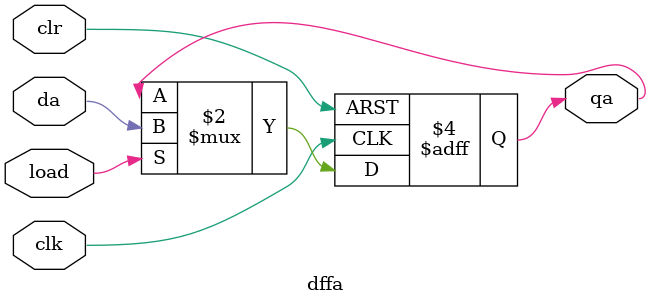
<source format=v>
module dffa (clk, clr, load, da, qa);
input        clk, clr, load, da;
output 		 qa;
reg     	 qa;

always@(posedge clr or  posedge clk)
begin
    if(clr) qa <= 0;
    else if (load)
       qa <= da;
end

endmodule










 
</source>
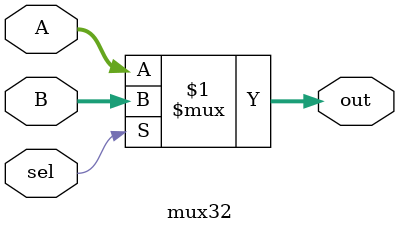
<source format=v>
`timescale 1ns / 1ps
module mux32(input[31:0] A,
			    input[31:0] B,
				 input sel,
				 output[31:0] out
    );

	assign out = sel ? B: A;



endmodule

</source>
▬▬▬▬▬▬▬▬▬▬
* TO DO
Find the string "load" in the material above, and report every line where it occurs.

* ANSWER SPACE
module dffa (clk, clr, load, da, qa);
input        clk, clr, load, da;
    else if (load)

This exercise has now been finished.